Stored dataset items
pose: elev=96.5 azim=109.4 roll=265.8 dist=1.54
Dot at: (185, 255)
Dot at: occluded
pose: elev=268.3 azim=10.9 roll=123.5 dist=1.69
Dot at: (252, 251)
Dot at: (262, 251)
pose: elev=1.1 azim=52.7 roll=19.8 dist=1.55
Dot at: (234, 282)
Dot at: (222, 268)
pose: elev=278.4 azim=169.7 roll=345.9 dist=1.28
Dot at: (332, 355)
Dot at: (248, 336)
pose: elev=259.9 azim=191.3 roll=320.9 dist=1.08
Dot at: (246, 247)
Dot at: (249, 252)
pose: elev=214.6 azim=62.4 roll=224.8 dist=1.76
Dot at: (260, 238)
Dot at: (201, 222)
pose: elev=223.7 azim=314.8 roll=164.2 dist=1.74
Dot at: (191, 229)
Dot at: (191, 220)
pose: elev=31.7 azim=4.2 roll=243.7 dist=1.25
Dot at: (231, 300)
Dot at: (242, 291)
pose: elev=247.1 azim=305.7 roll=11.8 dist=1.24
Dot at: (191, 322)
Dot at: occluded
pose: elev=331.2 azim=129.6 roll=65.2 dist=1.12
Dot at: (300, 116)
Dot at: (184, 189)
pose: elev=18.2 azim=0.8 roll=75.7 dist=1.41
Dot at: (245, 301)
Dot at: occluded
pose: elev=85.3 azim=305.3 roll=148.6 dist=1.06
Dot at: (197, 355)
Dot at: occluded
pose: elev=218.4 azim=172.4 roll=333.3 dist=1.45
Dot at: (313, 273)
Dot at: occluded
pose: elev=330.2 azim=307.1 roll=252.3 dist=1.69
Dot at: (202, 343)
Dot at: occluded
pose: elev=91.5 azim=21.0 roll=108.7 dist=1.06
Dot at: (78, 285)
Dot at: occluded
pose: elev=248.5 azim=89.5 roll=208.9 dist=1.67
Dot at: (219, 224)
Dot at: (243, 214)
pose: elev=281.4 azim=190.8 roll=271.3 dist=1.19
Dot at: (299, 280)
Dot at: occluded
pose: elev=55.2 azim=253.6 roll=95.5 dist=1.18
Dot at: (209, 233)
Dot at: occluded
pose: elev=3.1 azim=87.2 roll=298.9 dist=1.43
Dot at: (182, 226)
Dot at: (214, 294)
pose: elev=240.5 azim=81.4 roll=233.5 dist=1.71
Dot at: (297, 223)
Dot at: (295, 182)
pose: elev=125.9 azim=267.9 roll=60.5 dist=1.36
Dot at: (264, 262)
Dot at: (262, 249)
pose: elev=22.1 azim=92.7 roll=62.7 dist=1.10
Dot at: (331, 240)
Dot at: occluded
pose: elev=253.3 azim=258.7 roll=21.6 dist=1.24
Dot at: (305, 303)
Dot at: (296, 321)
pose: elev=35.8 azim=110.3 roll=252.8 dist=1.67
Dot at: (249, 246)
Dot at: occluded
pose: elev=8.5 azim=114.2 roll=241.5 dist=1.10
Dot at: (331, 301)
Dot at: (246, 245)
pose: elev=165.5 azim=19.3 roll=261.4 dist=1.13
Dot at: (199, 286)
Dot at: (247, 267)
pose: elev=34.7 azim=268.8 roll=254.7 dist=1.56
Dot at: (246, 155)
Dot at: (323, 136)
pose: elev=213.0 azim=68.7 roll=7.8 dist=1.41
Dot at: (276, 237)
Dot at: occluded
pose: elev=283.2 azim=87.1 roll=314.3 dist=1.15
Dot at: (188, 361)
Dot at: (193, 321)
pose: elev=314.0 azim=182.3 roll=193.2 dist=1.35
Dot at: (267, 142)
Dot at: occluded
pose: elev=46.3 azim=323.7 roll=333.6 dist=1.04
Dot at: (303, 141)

• **EXERCISE REQUIREMENTS**
Render the rows above as a JSON list of strings with one string per line and blank lines left out. Start at the line containing "pose: elev=125.9 azim=267.9" and end at the last line of the rows.

• **RESPONSE**
[
  "pose: elev=125.9 azim=267.9 roll=60.5 dist=1.36",
  "Dot at: (264, 262)",
  "Dot at: (262, 249)",
  "pose: elev=22.1 azim=92.7 roll=62.7 dist=1.10",
  "Dot at: (331, 240)",
  "Dot at: occluded",
  "pose: elev=253.3 azim=258.7 roll=21.6 dist=1.24",
  "Dot at: (305, 303)",
  "Dot at: (296, 321)",
  "pose: elev=35.8 azim=110.3 roll=252.8 dist=1.67",
  "Dot at: (249, 246)",
  "Dot at: occluded",
  "pose: elev=8.5 azim=114.2 roll=241.5 dist=1.10",
  "Dot at: (331, 301)",
  "Dot at: (246, 245)",
  "pose: elev=165.5 azim=19.3 roll=261.4 dist=1.13",
  "Dot at: (199, 286)",
  "Dot at: (247, 267)",
  "pose: elev=34.7 azim=268.8 roll=254.7 dist=1.56",
  "Dot at: (246, 155)",
  "Dot at: (323, 136)",
  "pose: elev=213.0 azim=68.7 roll=7.8 dist=1.41",
  "Dot at: (276, 237)",
  "Dot at: occluded",
  "pose: elev=283.2 azim=87.1 roll=314.3 dist=1.15",
  "Dot at: (188, 361)",
  "Dot at: (193, 321)",
  "pose: elev=314.0 azim=182.3 roll=193.2 dist=1.35",
  "Dot at: (267, 142)",
  "Dot at: occluded",
  "pose: elev=46.3 azim=323.7 roll=333.6 dist=1.04",
  "Dot at: (303, 141)"
]